### [AUFGABE A]
Formulieren Sie einen Abschnitt aus dem Textauszug neu. Beginnen Sie bei „Ein einziger AOG-Tag“, hören Sie nach „der wichtigste Faktor.“ auf und setzen Sie dabei „A321“ anstelle von „A320“ ein.
### [AUFGABE B]
Nennen Sie alle Punkte, die laut dem Textauszug für die OOS-Minimierung gebraucht werden.

### [TEXTAUSZUG]
Ein einziger AOG-Tag bei einem A320 bedeutet schnell:
~280.000 USD Revenue Loss – bevor EU261, Passagierumlenkungen oder der massive Reputationsschaden überhaupt eingerechnet werden.
Und OOS ist überwiegend technisch getrieben.

Genau deshalb haben LCC sehr früh verstanden:
Jeder eingesparte Maintenance-Dollar kann zehnfache Kosten verursachen – sofort.
Darum sind die Direct Maintenance Costs (DMC) im LCC-Segment gar nicht mehr der wichtigste Faktor.
Der dominante Treiber ist OOS-Minimierung – und dafür braucht man:

  • extrem strikte Prozesse

  • hohe Flottenhomogenität

  • perfekte Planung

  • konsequente Preventive/Condition-Based Maintenance

  • keine „grauen“ Entscheidungen

  • und 100% Compliance

LCC sind nicht billig – sie sind effizient.
Und Effizienz heißt: null Spielraum für Kompromisse bei Safety/Compliance, Technik oder Wartung.

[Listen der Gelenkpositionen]
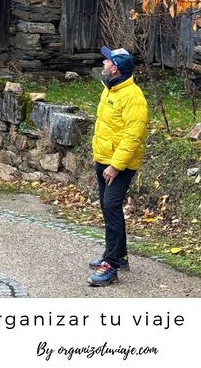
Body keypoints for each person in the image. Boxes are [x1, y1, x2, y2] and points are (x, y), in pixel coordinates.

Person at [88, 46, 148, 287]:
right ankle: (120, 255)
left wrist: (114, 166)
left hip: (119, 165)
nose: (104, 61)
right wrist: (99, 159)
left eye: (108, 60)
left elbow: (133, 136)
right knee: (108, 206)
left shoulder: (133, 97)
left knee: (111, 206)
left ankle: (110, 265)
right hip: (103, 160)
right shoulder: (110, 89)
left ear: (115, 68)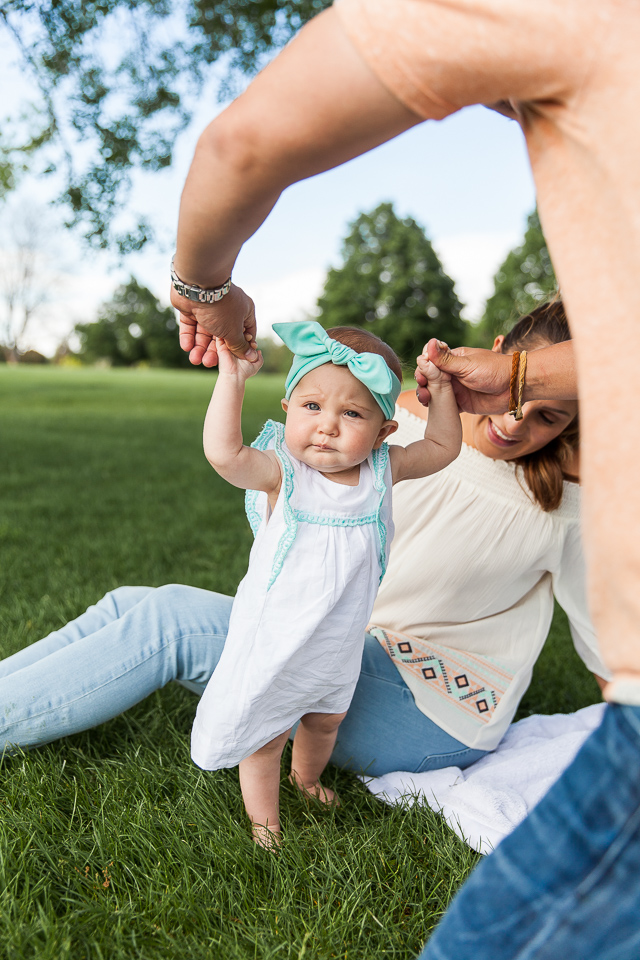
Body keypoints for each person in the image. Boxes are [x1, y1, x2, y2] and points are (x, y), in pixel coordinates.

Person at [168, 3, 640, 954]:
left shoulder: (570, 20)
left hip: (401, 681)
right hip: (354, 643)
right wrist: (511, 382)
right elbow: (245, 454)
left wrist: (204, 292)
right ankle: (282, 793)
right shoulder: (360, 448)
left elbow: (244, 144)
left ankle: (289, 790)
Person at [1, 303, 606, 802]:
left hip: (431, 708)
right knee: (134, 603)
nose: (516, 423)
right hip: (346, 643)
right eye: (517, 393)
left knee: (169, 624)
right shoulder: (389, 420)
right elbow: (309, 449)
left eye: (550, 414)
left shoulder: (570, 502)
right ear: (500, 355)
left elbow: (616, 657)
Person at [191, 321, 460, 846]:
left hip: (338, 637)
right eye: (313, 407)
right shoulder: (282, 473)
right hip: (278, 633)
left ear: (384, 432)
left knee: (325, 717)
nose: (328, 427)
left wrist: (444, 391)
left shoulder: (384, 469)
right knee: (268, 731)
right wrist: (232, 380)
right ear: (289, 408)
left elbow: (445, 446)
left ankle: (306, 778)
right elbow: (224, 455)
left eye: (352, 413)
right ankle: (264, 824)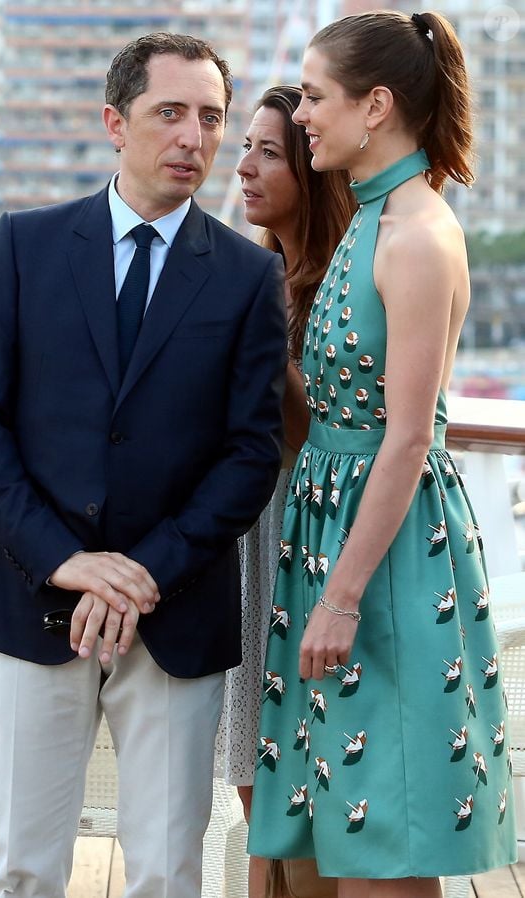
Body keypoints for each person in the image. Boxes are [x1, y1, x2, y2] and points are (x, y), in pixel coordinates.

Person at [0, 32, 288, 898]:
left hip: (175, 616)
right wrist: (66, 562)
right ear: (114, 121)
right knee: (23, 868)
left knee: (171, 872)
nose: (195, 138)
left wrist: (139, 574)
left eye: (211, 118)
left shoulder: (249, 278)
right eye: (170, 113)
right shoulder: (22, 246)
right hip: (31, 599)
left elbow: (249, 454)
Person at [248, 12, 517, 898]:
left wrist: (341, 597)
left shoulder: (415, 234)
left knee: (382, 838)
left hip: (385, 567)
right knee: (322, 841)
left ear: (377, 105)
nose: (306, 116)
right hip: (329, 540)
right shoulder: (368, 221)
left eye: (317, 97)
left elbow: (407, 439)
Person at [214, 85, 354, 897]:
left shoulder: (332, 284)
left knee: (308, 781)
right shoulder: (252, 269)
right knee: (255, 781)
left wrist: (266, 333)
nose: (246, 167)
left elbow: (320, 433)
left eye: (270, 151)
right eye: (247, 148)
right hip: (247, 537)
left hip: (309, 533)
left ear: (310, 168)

### [LÖSUNG A]
Ein einziger AOG-Tag bei einem A321 bedeutet schnell:
~280.000 USD Revenue Loss – bevor EU261, Passagierumlenkungen oder der massive Reputationsschaden überhaupt eingerechnet werden.
Und OOS ist überwiegend technisch getrieben.

Genau deshalb haben LCC sehr früh verstanden:
Jeder eingesparte Maintenance-Dollar kann zehnfache Kosten verursachen – sofort.
Darum sind die Direct Maintenance Costs (DMC) im LCC-Segment gar nicht mehr der wichtigste Faktor.

### [LÖSUNG B]
- extrem strikte Prozesse
- hohe Flottenhomogenität
- perfekte Planung
- konsequente Preventive/Condition-Based Maintenance
- keine „grauen“ Entscheidungen
- 100% Compliance